# [EXERCISE DESCRIPTION]
Please lay out the material below as a JSON list of strings, one string per line, skipping blank lines and leaving the pictures out.
━━ MATERIAL SUPPLIED ━━
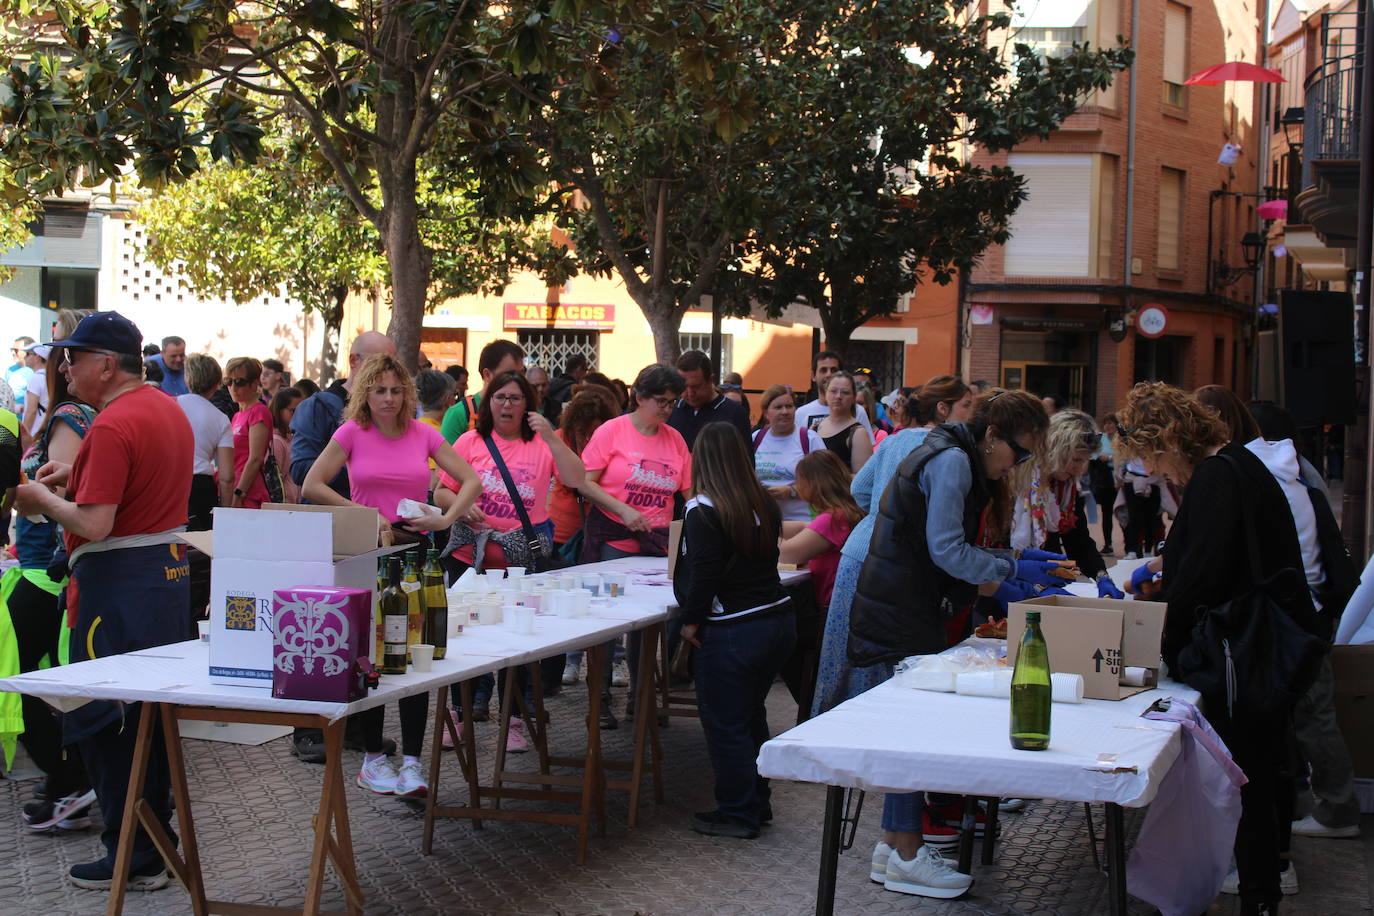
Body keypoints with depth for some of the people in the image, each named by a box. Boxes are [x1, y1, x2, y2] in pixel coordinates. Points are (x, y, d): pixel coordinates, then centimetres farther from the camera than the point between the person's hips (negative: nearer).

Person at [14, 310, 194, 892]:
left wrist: (41, 500, -7)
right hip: (171, 566, 9)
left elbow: (94, 524, -23)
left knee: (105, 720, -1)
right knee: (150, 711, 17)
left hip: (121, 584, -9)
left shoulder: (112, 426, -19)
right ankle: (157, 831, 25)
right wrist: (77, 475, 16)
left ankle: (134, 858, 3)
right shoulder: (168, 410, 11)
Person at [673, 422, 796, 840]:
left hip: (732, 632, -8)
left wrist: (692, 621, -5)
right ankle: (758, 802, 31)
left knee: (725, 725, 6)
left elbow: (703, 576, -18)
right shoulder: (764, 505, 6)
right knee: (751, 716, 21)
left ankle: (737, 814, 14)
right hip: (779, 620, 8)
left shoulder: (703, 510, -15)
━━━
# [OUTPUT OF THE EXERCISE]
[
  "Body keypoints with depth for some of the people in the image, each named by a box. Boxes are [x1, y1, x2, y2] in pixel coordinates. Points are (x, y, d): pixel coordinates, then centimetres farther from the camera than the point between the person's hips (negative: nearer).",
  "Person at [14, 310, 194, 892]:",
  "left wrist: (41, 500, -7)",
  "right hip: (171, 566, 9)",
  "left elbow: (94, 524, -23)",
  "left knee: (105, 720, -1)",
  "right knee: (150, 711, 17)",
  "left hip: (121, 584, -9)",
  "left shoulder: (112, 426, -19)",
  "right ankle: (157, 831, 25)",
  "right wrist: (77, 475, 16)",
  "left ankle: (134, 858, 3)",
  "right shoulder: (168, 410, 11)",
  "Person at [673, 422, 796, 840]:",
  "left hip: (732, 632, -8)",
  "left wrist: (692, 621, -5)",
  "right ankle: (758, 802, 31)",
  "left knee: (725, 725, 6)",
  "left elbow: (703, 576, -18)",
  "right shoulder: (764, 505, 6)",
  "right knee: (751, 716, 21)",
  "left ankle: (737, 814, 14)",
  "right hip: (779, 620, 8)",
  "left shoulder: (703, 510, -15)"
]